WHAT THE TASK ASKS: Look through the entries below and copy exactly the part that begins with the line containing "Task: Parse this" and ends with the line containing "Input: one rendered". Do not copy the pictures.
= Beginning of Section =
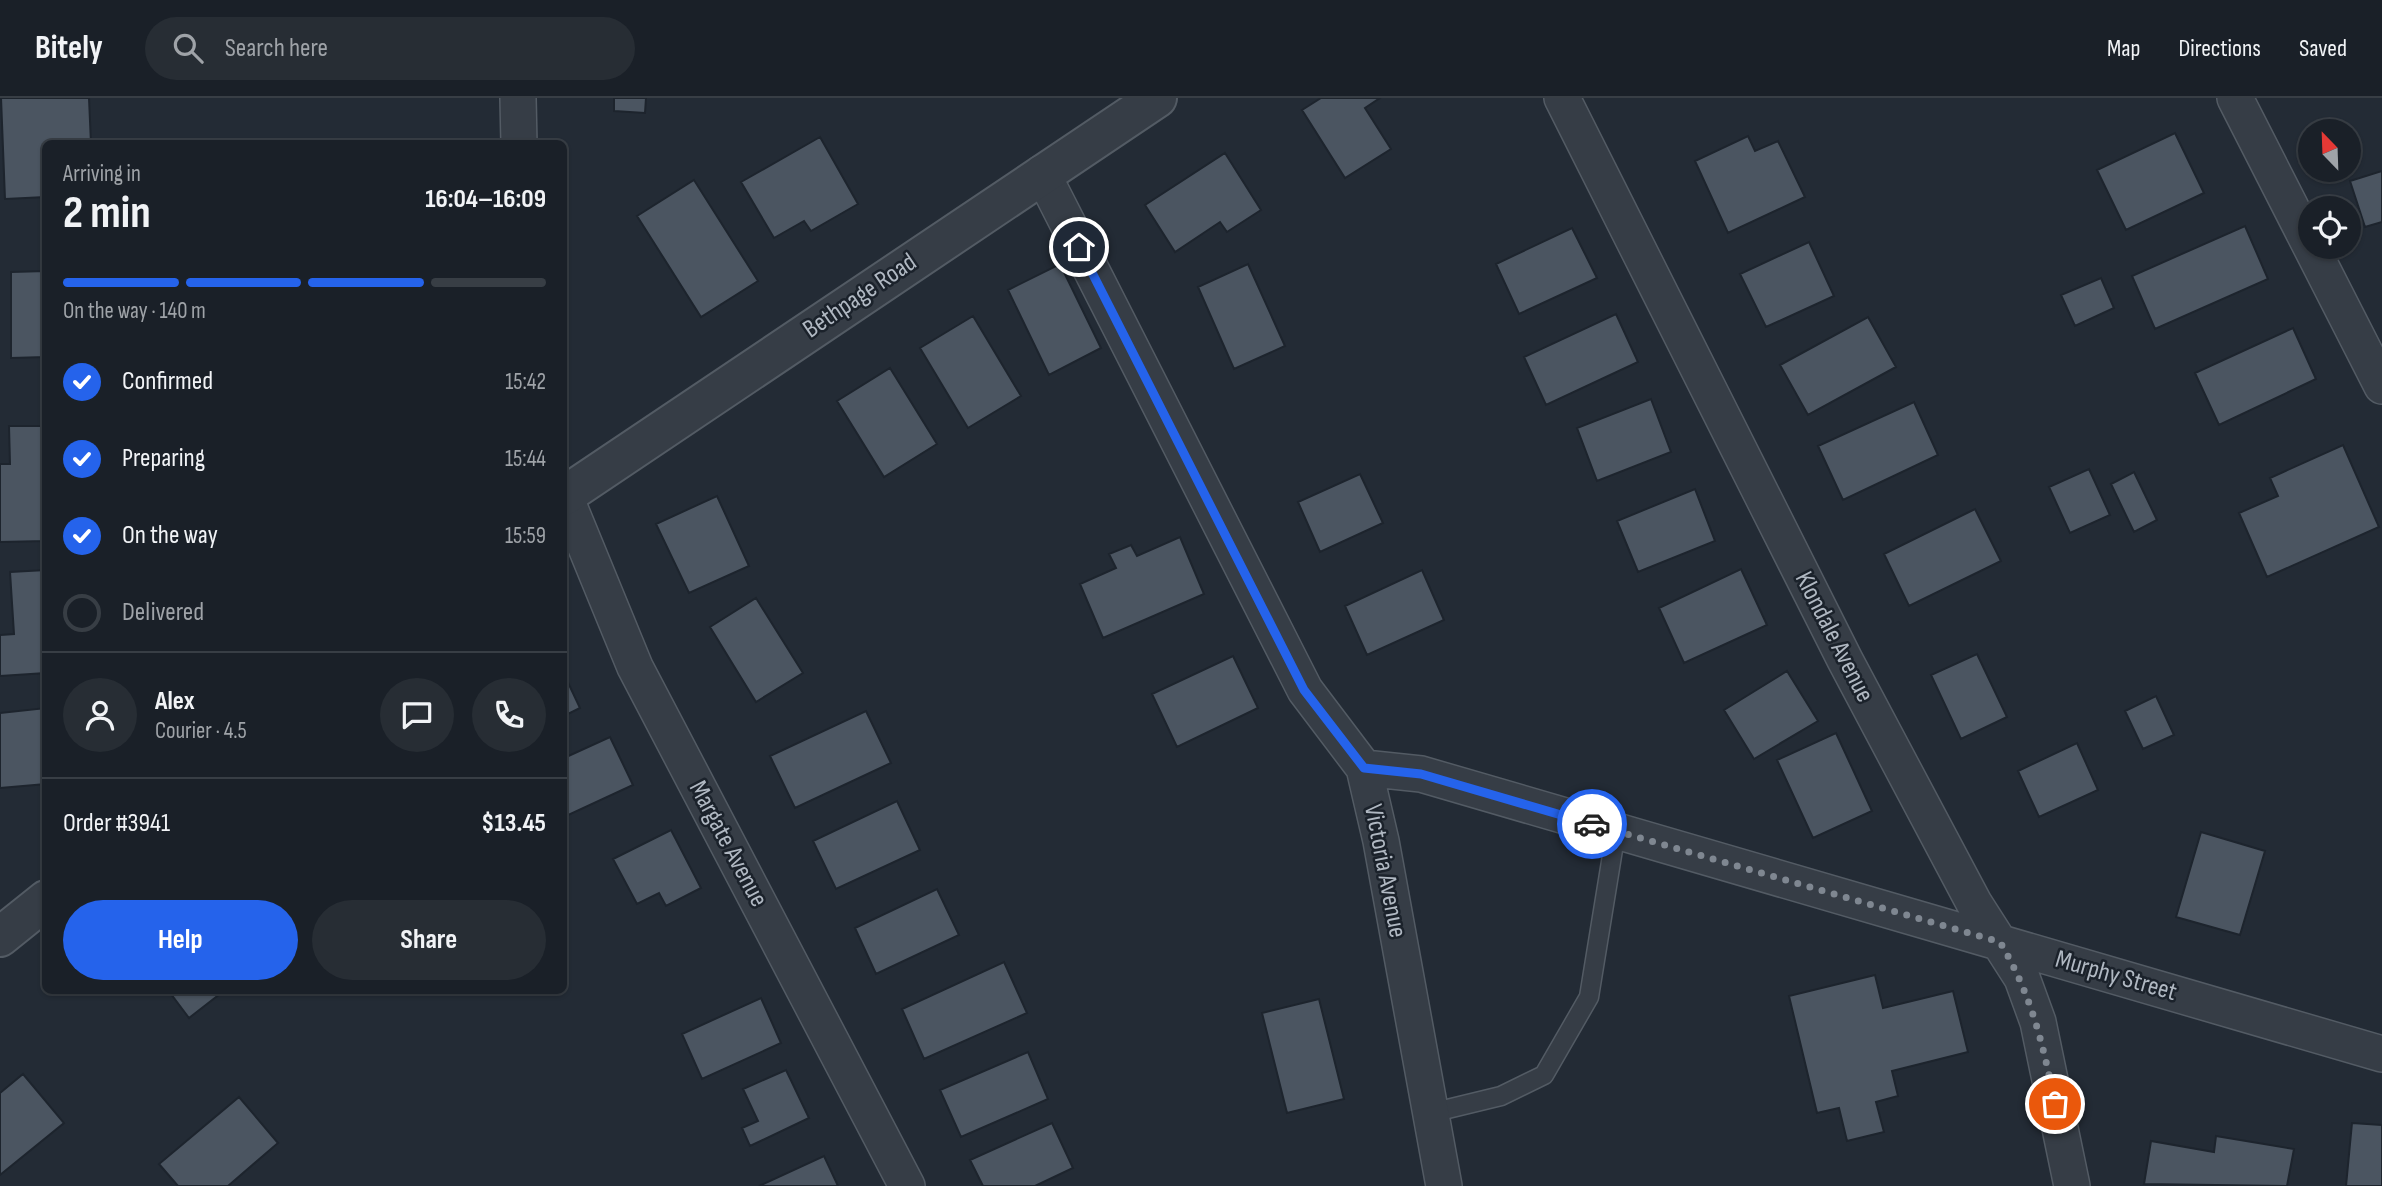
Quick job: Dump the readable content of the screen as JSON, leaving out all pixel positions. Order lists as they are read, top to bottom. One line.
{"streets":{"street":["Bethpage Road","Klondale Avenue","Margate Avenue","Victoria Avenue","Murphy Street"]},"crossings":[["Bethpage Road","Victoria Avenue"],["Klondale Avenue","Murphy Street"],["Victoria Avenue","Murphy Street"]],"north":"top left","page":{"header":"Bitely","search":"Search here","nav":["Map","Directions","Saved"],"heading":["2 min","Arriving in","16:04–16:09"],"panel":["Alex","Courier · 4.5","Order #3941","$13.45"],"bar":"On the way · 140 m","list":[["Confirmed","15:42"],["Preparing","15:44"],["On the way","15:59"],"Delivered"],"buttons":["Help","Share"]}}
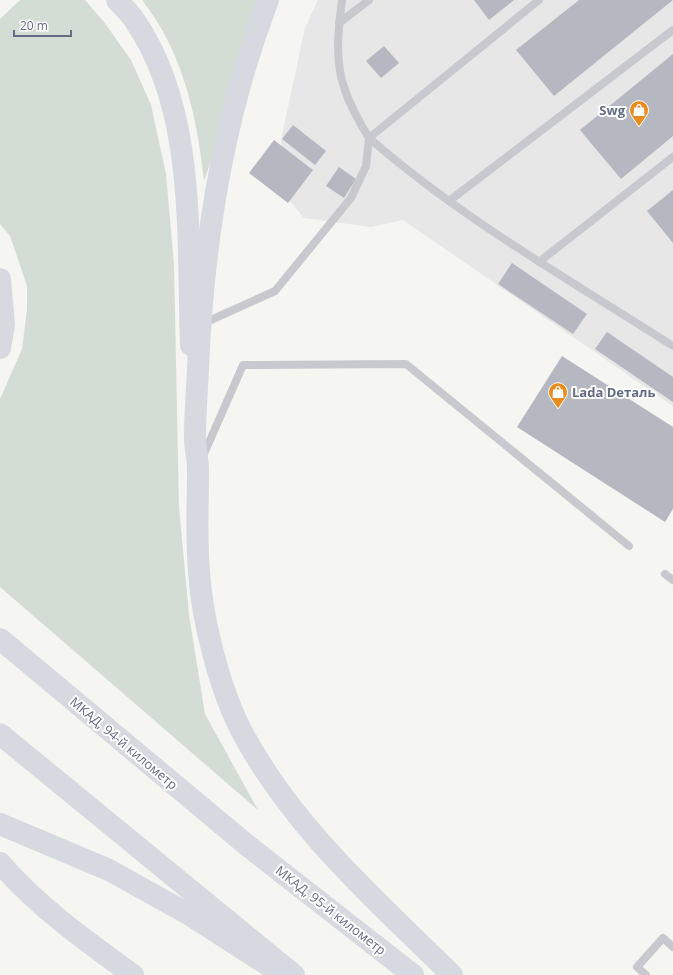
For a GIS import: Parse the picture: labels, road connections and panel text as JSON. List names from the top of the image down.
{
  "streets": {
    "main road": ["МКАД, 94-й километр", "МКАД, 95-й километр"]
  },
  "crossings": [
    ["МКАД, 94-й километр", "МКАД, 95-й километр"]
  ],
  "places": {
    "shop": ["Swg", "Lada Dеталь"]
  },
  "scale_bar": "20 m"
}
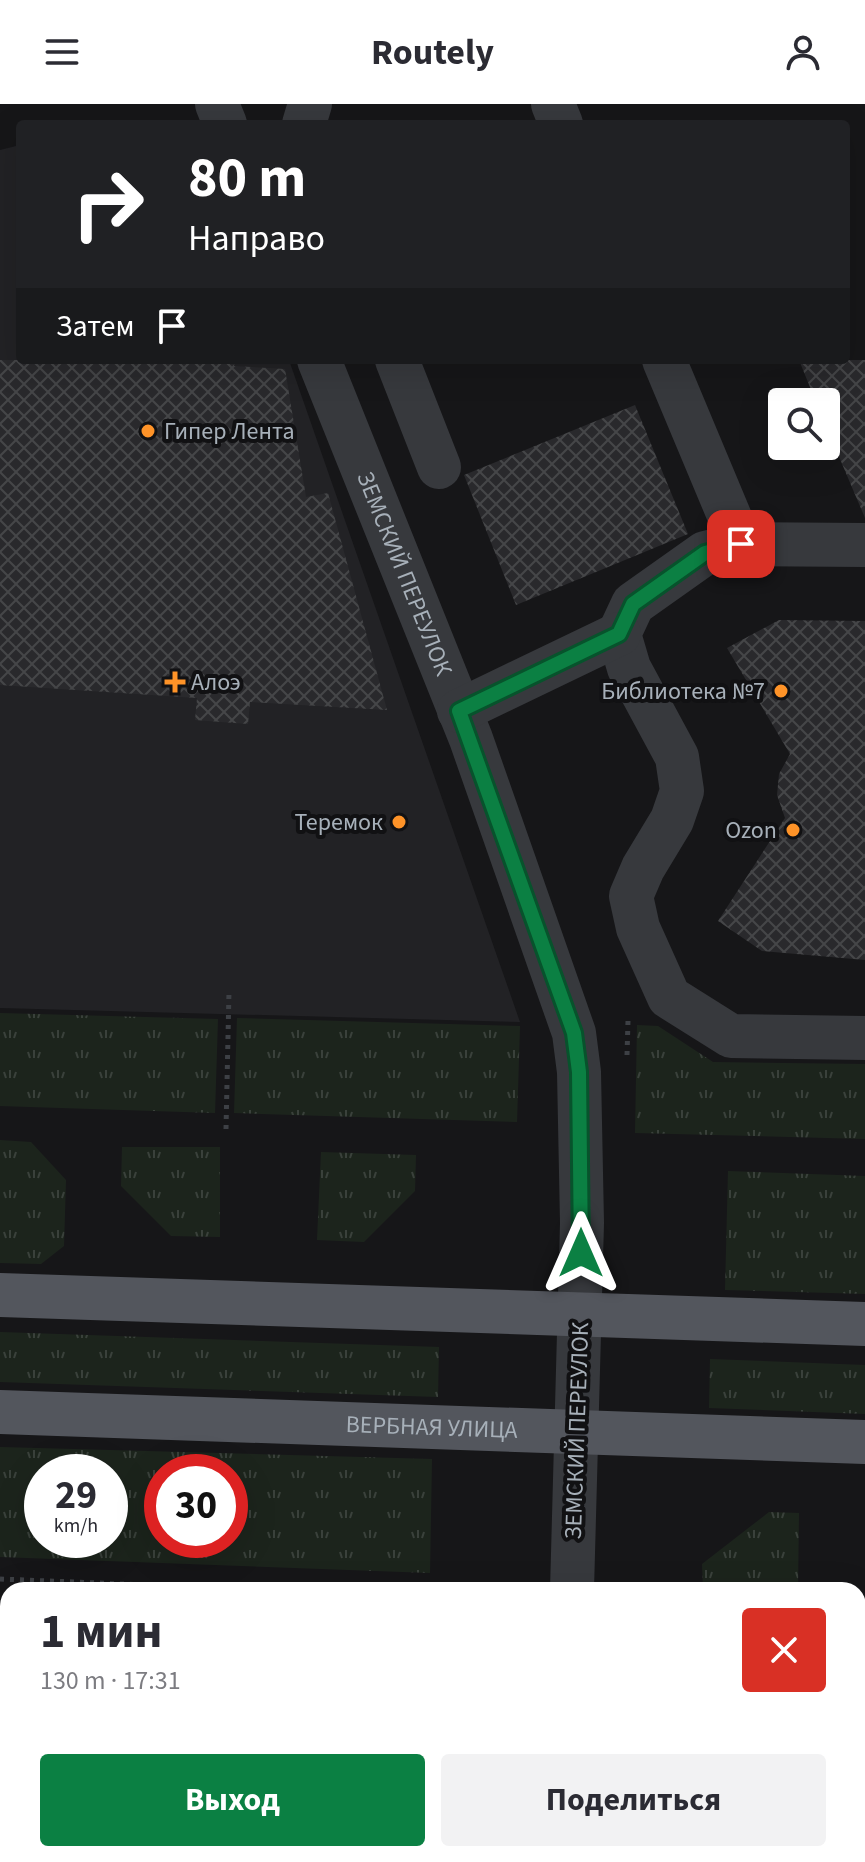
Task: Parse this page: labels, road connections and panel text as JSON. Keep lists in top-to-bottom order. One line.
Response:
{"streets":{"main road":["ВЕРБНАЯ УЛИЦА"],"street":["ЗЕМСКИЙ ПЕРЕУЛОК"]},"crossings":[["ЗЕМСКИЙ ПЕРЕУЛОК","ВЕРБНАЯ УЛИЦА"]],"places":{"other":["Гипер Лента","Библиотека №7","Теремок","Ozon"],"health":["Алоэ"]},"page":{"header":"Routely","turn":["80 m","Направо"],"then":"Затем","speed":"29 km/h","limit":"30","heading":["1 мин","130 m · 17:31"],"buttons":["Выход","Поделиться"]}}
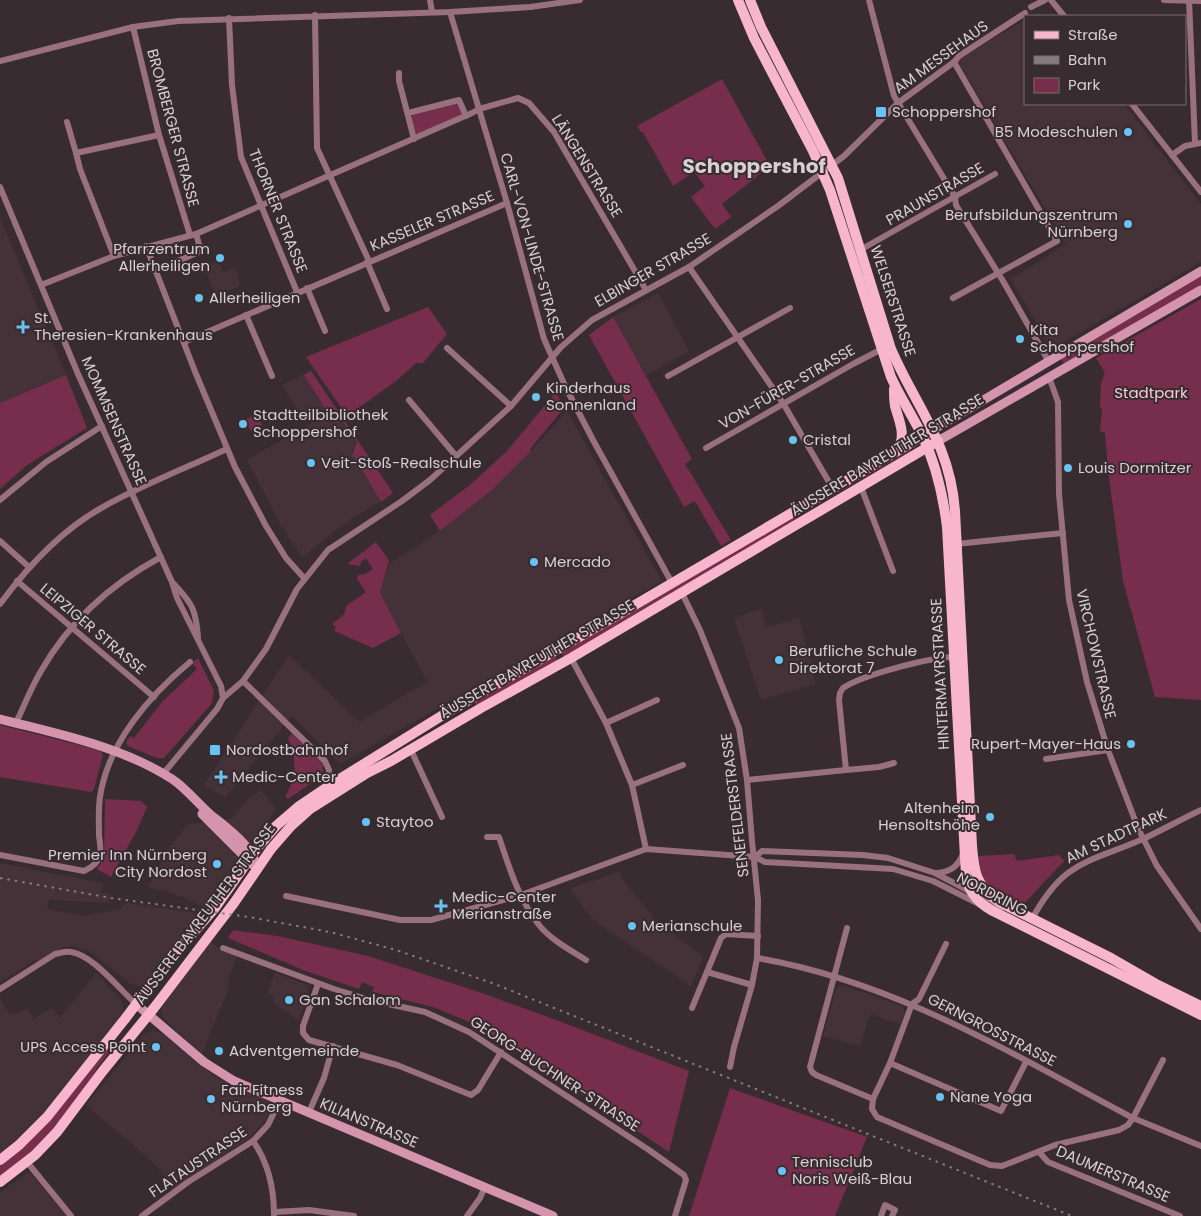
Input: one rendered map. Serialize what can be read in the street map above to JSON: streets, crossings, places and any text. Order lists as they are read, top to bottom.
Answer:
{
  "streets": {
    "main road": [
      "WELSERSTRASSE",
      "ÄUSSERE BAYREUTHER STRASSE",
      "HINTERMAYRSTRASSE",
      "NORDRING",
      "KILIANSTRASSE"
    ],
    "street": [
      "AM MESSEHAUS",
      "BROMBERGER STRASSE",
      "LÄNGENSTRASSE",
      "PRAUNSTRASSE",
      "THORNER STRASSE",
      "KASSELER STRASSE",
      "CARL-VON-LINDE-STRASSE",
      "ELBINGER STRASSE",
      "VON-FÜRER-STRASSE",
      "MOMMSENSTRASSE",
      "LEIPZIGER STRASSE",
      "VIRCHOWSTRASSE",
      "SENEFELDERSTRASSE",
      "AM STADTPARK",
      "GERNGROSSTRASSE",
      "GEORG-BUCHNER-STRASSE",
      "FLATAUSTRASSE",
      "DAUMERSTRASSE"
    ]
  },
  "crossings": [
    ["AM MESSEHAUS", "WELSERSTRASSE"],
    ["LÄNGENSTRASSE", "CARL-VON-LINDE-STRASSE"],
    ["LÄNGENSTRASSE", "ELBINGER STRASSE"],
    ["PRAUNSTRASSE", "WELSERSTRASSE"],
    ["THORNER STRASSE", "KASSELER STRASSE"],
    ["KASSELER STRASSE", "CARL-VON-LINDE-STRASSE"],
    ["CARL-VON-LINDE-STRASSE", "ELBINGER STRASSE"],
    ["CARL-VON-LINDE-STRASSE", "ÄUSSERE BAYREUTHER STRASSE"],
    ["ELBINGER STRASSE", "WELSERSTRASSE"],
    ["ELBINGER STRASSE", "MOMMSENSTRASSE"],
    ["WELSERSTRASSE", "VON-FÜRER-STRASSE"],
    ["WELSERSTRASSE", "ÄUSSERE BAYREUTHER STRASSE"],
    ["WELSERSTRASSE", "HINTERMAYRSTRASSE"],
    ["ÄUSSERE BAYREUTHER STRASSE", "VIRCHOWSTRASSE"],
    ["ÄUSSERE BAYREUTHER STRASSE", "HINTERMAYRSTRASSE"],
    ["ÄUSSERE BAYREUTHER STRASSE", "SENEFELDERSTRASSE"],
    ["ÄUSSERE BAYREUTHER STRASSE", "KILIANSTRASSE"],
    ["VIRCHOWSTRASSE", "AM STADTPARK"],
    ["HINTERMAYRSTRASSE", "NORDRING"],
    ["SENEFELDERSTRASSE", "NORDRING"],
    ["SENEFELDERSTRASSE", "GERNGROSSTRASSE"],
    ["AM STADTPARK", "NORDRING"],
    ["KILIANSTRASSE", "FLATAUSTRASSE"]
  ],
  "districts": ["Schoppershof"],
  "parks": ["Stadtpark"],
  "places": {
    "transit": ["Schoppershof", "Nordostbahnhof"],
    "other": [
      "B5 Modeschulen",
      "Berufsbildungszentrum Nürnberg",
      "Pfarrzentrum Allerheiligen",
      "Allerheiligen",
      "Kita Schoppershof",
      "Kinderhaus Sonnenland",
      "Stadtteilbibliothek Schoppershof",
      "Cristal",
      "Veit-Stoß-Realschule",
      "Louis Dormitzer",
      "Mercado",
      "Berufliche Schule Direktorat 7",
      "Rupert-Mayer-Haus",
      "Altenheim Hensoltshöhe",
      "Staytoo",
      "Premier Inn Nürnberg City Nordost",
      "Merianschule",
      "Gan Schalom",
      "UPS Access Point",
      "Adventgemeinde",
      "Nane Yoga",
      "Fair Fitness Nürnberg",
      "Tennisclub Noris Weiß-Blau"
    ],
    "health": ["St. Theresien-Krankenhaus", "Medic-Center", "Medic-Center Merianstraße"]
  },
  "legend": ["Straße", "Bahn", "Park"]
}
= End of Section =
ANSWER TO THIS TASK:
Task: Parse this page: labels, road connections and panel text as JSON. Keep lists in top-to-bottom order. One line.
Response:
{"streets":{"main road":["ВЕРБНАЯ УЛИЦА"],"street":["ЗЕМСКИЙ ПЕРЕУЛОК"]},"crossings":[["ЗЕМСКИЙ ПЕРЕУЛОК","ВЕРБНАЯ УЛИЦА"]],"places":{"other":["Гипер Лента","Библиотека №7","Теремок","Ozon"],"health":["Алоэ"]},"page":{"header":"Routely","turn":["80 m","Направо"],"then":"Затем","speed":"29 km/h","limit":"30","heading":["1 мин","130 m · 17:31"],"buttons":["Выход","Поделиться"]}}
Input: one rendered map. Serialize what can be read in the street map above to JSON: streets, crossings, places and any text. Order lists as they are read, top to bottom.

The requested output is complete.